Julia: Ich sage immer, das sind nur Phasen. Das muss man als Paar durchstehen. Auch wenn ich mich anfangs gefragt habe: Wie wirkt sich das auf unsere Beziehung aus?

Sasha: Viele Paare werden mit einem Baby auf die Probe gestellt. Ich glaube, man darf dem Stress in solchen Zeiten nicht zu viel Gewicht beimessen.

Zukünftiger Pate von Sashas erstem Kind: Tim Mälzer

GALA: Bekommt der Kleine Paten?

Julia: Ja, Paten sind meine Jüngste Schwester und Timskowitsch (gemeint ist Tim Mälzer; Anm. d. Red.). Er hat sich mit am meisten gefreut, dass wir ein Baby bekommen.

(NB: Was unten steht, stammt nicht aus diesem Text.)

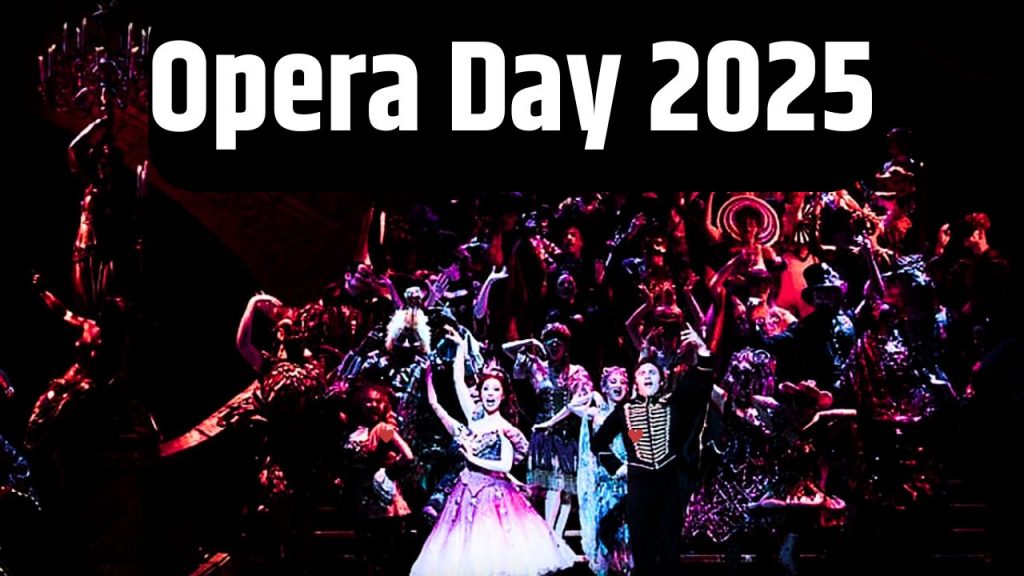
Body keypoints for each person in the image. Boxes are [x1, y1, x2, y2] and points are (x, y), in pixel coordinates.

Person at [411, 329, 576, 576]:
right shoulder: (474, 417)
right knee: (464, 554)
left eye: (495, 390)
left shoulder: (504, 428)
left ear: (503, 395)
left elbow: (505, 465)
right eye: (486, 389)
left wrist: (472, 458)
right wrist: (460, 348)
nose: (490, 394)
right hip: (466, 492)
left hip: (494, 495)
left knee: (495, 555)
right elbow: (458, 383)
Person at [591, 328, 713, 576]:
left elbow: (699, 387)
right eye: (642, 373)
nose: (647, 376)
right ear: (635, 381)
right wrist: (617, 466)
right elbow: (599, 442)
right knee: (642, 548)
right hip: (639, 484)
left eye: (652, 372)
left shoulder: (673, 404)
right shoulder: (624, 410)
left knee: (669, 549)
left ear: (661, 380)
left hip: (669, 483)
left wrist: (703, 352)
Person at [576, 366, 632, 575]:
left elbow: (637, 443)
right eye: (613, 382)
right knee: (605, 537)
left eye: (622, 382)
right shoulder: (594, 415)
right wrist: (593, 395)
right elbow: (588, 450)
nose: (618, 386)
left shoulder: (631, 415)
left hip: (627, 482)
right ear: (605, 387)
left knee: (627, 538)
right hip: (605, 484)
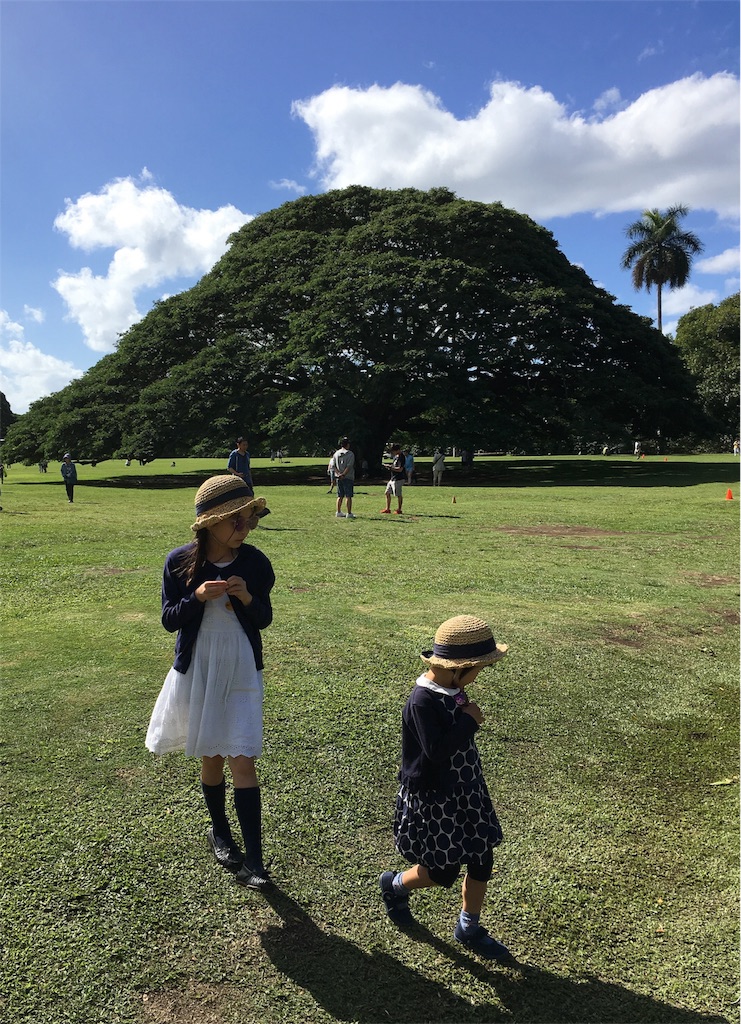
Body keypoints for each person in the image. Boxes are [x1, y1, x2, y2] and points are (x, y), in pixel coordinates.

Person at [145, 475, 275, 890]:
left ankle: (255, 861)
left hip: (240, 666)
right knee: (212, 756)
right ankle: (220, 832)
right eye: (236, 520)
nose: (244, 527)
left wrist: (247, 598)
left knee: (242, 757)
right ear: (210, 524)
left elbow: (264, 618)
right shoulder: (180, 562)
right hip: (199, 665)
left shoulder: (255, 563)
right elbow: (170, 620)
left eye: (249, 519)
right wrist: (197, 597)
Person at [379, 614, 511, 961]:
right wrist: (469, 721)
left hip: (467, 787)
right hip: (436, 797)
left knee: (482, 857)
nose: (479, 675)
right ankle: (394, 885)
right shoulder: (422, 701)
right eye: (478, 668)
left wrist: (465, 715)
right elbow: (435, 751)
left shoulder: (453, 689)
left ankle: (469, 926)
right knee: (442, 870)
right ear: (459, 668)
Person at [330, 437, 355, 519]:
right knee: (348, 496)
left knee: (340, 495)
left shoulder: (336, 453)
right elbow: (349, 466)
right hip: (348, 477)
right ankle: (349, 513)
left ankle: (338, 512)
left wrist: (338, 474)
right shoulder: (350, 454)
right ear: (347, 444)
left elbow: (333, 466)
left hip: (339, 477)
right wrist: (343, 474)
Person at [381, 444, 405, 514]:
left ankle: (399, 509)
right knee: (387, 493)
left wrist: (391, 468)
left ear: (397, 450)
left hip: (398, 478)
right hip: (393, 478)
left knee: (398, 494)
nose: (392, 453)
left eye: (393, 451)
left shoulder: (401, 457)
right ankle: (387, 509)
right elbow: (394, 466)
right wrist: (389, 466)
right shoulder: (395, 457)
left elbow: (400, 469)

Sasha: Sollte uns mal etwas passieren, würden sich die beiden um unseren Sohn kümmern. Wir haben auch sehr früh ein Testament geschrieben. Wir reisen sehr viel und haben in den letzten drei Jahren tragischerweise einige Freunde verloren.

GALA: Kommt noch ein Baby?

Julia: Ich genieße gerade mein erstes. Aber ich glaube, es wird den Moment geben, an dem man sagt: Da könnte noch ein Geschwisterchen kommen.